Conversations with Chimamanda Ngozi Adichie
Nigerian author Chimamanda Ngozi Adichie (b. 1977) is undoubtedly one of the most widely acclaimed African writers of the twenty-first century. Best known for her insightful fiction, viral TED talks, and essays on feminism, she is also an outspoken intellectual. As she puts it in an interview with Lia Grainger, in her characteristically straightforward style: “I have things to say and I’ll say them.”
Conversations with Chimamanda Ngozi Adichie is the first collection of interviews with the writer. Covering fifteen years of conversations, the interviews start with the publication of Adichie’s first novel, Purple Hibiscus (2003), and end in late 2018, by which time Adichie had become one of the most prominent figures on the international literary scene. As both scholars and passionate readers of the author’s work are bound to find out, the opinions shared by Adichie in interviews over the years coalesce into a fascinating portrait that presents both abiding features and gradual transformations.
Reflecting the political and emotional scope of Adichie’s work, the conversations contained in this volume cover a wide range of topics, including colonialism, race, immigration, and feminism. Collectively, these interviews testify both to the author’s ardent wish to strive for a more just and equal world, and to her deep interest in exploring our common humanity. As Adichie says in her 2009 interview with Joshua Jelly-Schapiro: “When people call me a novelist, I say, well, yes.

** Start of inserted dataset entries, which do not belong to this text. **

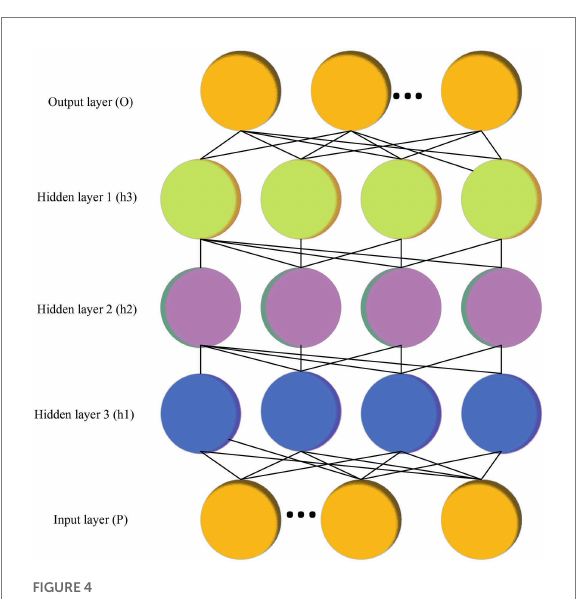
FIGURE 3 AE NN model.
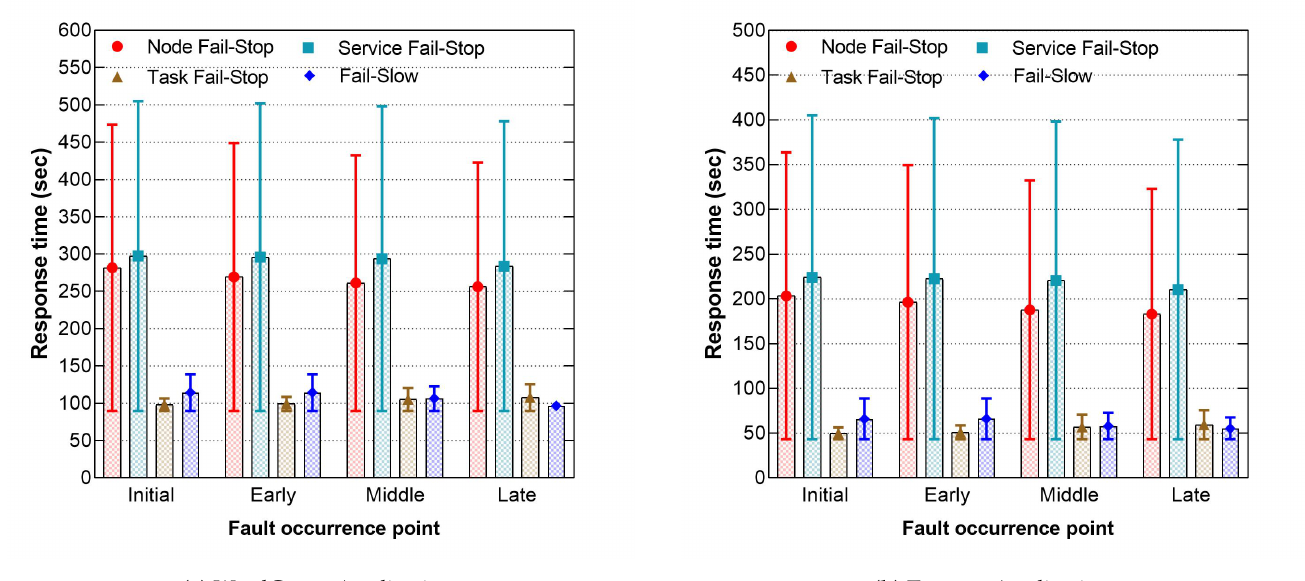
Figure 7. The response times’ differences when injecting faults at various occurrence points for WordCount and Terasort Application.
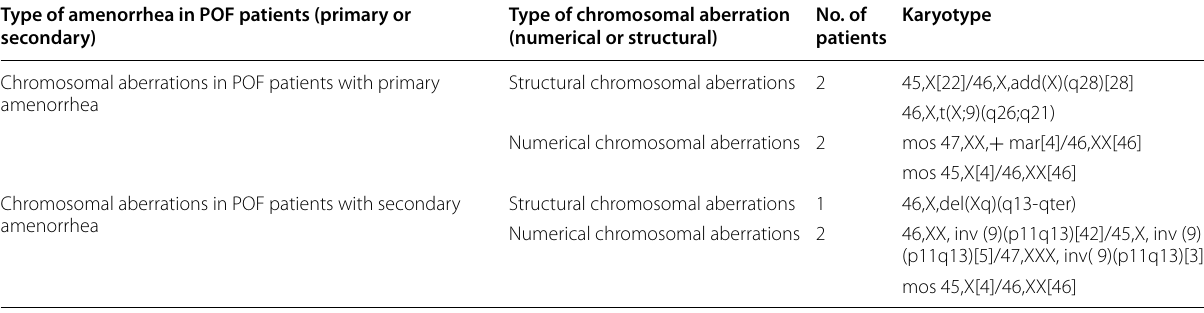
Table 3 Chromosomal aberrations in POF patients Type of amenorrhea in POF patients (primary or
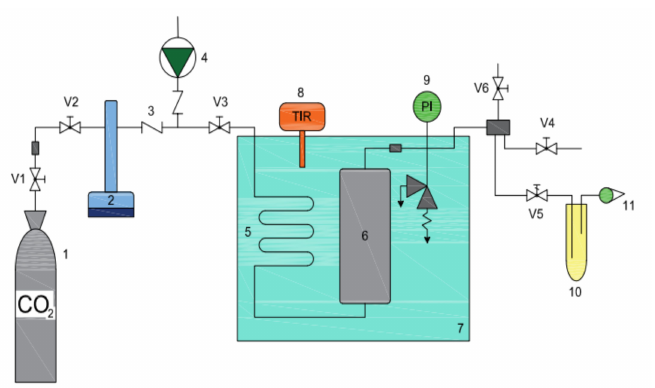
Figure 11. Schematic diagram of the high-pressure extraction apparatus (1—gas tank, 2—high pressure pump, 3—check valve, 4—HPLC pump, 5—gas heating tube, 6—autoclave, 7—water tank with heater, 8—temperature regulator, 9—manometer pressure gauge, 10—extract, 11—rotameter,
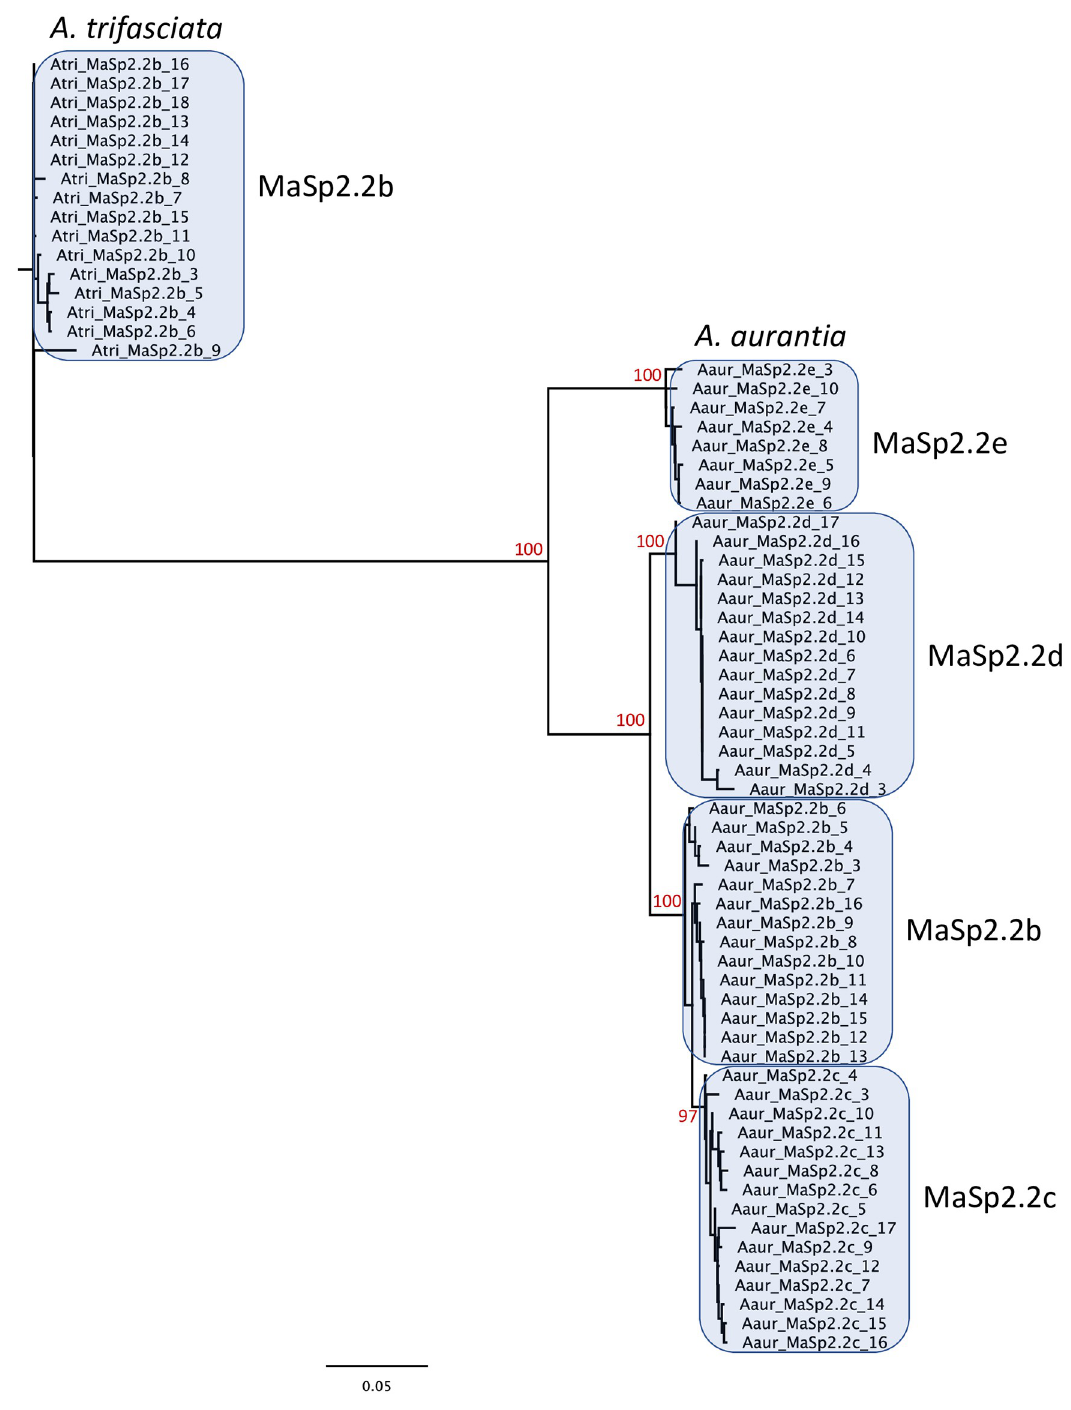
Fig 3. Sequence similarity among repetitive introns. Phylogenetic relationships among all the introns that belong to a specific homology group (introns of A . aurantia MaSp2 . 2b , MaSp2 . 2c , MaSp2 . 2d and MaSp2 . 2e , and A . trifasciata MaSp2 . 2b ). Generally, introns from a given gene belong to a strongly supported clade (bootstrap values provided at the nodes) indicating strong homogenization of these sequences.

I really think of myself as a storyteller.” This book invites Chimamanda Ngozi Adichie to tell her own literary story.
Conversations With Chimamanda Ngozi Adichie is indeed a compendium of knowledge and offers fresh and rare insight into the life of a great writer that is not in the public domain. A must read, I recommend it to everyone who wants to know more about Chimamanda and intends pursuing a writing career.
Tunca’s compilation of published interviews into a book is distinguished by arguing for interviews as stories and as a means of sociality. Her painstaking attempt to carefully select and thematize interviews that examine Adichie’s dedication to her writing as a reflection of her global rise will make a significant contribution to ongoing conversations about literary conversations. Conversations with Chimamanda Ngozi Adichie draws on interviews that engage extensively in the critical work that Adichie is doing as a storyteller and a story that is unveiled to the rest of the world.
Daria Tunca works at the University of Liège, Belgium, where she is a member of the postcolonial research group CEREP. She is author of Stylistic Approaches to Nigerian Fiction and coeditor of several volumes, including Madness in Anglophone Caribbean Literature: On the Edge, Postcolonial Gateways and Walls: Under Construction, and Caryl Phillips: Writing in the Key of Life.